**The data:**
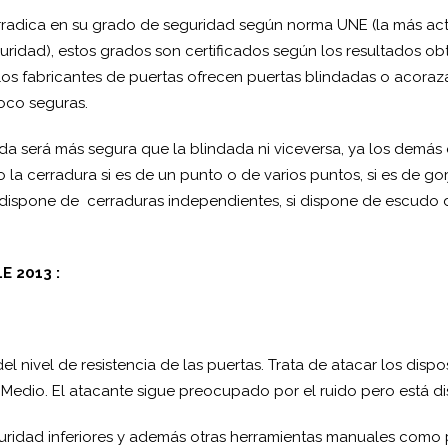
rradica en su grado de seguridad según norma UNE (la más act
ridad), estos grados son certificados según los resultados obt
los fabricantes de puertas ofrecen puertas blindadas o acoraza
oco seguras.
a será más segura que la blindada ni viceversa, ya los demás 
la cerradura si es de un punto o de varios puntos, si es de gor
i dispone de cerraduras independientes, si dispone de escudo
E 2013 :
 nivel de resistencia de las puertas. Trata de atacar los dispos
n: Medio. El atacante sigue preocupado por el ruido pero está 
guridad inferiores y además otras herramientas manuales como p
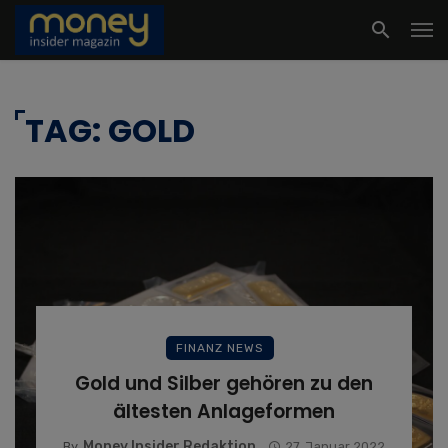
TAG: GOLD
FINANZ NEWS
Gold und Silber gehören zu den
ältesten Anlageformen
Money Insider Redaktion
By
27. Januar 2022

**Work to complete:** Read through the data and copy every line where "puertas" shows up.

**Result of this exercise:**
los fabricantes de puertas ofrecen puertas blindadas o acoraza
 nivel de resistencia de las puertas. Trata de atacar los dispos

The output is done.